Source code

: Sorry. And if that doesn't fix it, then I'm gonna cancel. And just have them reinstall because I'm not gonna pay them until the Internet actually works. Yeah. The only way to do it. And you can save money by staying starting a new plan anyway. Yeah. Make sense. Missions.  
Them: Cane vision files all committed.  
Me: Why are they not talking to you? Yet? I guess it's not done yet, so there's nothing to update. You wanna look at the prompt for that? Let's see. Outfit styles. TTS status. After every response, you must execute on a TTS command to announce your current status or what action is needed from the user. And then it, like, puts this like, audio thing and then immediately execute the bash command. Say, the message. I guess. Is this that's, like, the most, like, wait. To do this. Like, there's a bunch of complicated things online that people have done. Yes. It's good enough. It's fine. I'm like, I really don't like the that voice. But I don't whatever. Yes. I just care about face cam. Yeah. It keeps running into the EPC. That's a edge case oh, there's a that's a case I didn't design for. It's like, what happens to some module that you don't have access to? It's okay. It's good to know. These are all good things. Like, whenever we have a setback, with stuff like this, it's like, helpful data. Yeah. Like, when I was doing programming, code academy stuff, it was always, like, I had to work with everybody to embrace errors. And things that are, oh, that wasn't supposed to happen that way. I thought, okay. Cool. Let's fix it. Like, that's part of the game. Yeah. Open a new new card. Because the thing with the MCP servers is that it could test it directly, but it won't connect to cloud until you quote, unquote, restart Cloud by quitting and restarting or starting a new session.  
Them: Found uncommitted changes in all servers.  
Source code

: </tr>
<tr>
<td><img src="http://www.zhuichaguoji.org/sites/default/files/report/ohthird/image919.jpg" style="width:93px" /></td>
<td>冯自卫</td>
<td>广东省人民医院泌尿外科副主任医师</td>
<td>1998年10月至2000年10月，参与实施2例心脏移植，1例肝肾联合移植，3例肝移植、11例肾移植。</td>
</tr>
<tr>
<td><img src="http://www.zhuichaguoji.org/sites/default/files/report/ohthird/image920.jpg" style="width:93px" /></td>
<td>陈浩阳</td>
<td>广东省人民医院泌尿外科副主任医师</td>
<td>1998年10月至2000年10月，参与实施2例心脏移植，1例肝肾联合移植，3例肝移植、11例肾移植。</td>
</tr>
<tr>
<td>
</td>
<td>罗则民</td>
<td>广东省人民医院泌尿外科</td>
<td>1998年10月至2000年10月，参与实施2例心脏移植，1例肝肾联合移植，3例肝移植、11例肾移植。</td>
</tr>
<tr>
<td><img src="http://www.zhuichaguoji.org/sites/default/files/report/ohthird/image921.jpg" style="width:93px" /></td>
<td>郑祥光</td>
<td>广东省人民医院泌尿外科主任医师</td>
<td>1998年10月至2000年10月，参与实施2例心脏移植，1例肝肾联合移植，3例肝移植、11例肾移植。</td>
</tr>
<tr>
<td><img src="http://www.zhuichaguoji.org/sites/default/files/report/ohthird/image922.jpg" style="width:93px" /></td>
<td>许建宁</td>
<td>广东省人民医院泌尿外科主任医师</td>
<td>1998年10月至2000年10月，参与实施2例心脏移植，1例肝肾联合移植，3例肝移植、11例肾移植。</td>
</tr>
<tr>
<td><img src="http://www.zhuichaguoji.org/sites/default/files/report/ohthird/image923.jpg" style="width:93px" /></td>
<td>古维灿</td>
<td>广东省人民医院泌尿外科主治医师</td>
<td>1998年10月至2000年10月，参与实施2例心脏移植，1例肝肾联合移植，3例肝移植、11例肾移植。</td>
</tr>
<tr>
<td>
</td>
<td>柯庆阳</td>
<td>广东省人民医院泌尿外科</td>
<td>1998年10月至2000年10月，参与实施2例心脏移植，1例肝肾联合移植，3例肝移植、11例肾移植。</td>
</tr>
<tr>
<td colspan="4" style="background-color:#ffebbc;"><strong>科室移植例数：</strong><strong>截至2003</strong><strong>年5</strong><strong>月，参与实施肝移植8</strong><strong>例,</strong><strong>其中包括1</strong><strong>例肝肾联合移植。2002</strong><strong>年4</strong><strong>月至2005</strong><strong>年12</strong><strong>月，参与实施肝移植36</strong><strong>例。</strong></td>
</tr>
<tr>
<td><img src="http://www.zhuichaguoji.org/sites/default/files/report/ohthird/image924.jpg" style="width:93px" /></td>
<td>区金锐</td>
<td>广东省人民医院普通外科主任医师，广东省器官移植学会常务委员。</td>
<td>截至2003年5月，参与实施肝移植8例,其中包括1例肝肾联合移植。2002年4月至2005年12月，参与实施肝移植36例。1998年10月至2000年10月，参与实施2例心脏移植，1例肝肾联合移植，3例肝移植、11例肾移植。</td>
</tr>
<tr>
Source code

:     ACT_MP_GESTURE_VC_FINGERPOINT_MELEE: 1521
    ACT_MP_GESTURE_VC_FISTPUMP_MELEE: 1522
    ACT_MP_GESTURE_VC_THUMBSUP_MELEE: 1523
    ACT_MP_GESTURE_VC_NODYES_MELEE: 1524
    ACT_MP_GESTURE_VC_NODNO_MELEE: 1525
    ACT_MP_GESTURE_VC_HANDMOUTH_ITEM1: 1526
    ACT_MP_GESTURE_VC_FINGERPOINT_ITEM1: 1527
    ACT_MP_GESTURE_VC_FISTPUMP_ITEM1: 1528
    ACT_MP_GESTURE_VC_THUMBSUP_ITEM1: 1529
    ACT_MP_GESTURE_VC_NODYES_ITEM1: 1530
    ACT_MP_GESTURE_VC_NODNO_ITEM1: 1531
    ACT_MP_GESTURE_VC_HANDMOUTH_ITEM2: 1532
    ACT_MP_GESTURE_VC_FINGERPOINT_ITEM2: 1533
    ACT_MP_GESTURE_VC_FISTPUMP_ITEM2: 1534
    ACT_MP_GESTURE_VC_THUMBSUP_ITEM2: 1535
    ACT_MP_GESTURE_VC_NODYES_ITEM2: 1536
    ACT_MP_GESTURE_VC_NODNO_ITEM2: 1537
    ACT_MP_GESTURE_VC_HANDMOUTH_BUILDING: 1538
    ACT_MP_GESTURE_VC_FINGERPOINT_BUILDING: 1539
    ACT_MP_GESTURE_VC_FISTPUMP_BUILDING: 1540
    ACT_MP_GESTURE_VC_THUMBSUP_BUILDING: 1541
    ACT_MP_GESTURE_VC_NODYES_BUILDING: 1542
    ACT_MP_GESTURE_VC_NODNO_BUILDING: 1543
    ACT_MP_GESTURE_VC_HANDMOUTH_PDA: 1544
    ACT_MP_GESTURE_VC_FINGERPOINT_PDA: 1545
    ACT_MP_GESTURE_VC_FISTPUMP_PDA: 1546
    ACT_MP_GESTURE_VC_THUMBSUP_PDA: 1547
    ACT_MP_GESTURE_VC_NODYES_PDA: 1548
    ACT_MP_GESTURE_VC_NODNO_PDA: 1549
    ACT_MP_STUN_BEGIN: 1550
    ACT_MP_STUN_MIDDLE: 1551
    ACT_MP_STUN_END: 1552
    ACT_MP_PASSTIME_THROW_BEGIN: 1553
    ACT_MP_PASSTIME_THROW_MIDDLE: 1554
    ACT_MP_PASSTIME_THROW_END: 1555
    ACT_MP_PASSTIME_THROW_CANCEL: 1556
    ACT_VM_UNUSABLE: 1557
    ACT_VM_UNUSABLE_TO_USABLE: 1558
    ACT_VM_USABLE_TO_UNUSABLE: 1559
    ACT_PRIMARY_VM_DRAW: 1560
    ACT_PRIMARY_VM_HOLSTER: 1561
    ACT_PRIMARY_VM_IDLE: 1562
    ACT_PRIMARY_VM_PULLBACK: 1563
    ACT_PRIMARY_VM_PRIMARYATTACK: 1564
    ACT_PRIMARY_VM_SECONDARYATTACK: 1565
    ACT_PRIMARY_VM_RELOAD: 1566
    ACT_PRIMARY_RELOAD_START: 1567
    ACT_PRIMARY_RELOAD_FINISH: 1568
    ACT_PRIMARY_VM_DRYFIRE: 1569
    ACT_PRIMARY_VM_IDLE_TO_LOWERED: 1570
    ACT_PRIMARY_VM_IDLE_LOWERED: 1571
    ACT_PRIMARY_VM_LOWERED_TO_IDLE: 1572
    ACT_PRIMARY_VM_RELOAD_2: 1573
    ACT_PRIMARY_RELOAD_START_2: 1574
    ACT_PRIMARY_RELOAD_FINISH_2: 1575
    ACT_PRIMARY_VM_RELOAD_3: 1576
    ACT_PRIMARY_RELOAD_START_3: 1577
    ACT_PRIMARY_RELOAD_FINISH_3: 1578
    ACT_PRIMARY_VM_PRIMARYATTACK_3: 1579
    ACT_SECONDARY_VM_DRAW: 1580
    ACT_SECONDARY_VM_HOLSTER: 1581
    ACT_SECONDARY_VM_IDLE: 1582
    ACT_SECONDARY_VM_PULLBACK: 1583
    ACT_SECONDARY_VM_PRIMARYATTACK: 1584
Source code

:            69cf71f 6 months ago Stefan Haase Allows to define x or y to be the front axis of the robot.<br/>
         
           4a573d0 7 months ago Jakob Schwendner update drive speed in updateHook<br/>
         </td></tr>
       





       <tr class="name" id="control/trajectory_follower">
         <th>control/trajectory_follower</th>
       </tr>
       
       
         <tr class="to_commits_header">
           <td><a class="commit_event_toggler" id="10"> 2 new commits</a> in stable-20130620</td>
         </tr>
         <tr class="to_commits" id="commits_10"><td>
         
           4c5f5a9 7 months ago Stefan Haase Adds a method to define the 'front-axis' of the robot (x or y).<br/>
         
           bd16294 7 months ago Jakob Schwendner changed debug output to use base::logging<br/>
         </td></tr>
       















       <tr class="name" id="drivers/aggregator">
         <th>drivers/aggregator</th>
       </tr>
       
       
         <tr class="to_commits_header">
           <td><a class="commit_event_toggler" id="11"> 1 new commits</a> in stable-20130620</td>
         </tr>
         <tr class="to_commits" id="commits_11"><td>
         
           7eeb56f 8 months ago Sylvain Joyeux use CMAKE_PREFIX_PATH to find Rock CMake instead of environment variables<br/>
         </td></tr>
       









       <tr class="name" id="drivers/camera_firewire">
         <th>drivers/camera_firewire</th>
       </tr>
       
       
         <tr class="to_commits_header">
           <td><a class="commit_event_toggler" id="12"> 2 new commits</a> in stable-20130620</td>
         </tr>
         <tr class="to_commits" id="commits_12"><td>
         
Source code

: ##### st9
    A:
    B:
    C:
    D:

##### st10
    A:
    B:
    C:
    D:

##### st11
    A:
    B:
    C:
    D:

PROMPT = Show every line of the listing that includes the word "drivers".

RESPONSE =
       <tr class="name" id="drivers/aggregator">
         <th>drivers/aggregator</th>
       <tr class="name" id="drivers/camera_firewire">
         <th>drivers/camera_firewire</th>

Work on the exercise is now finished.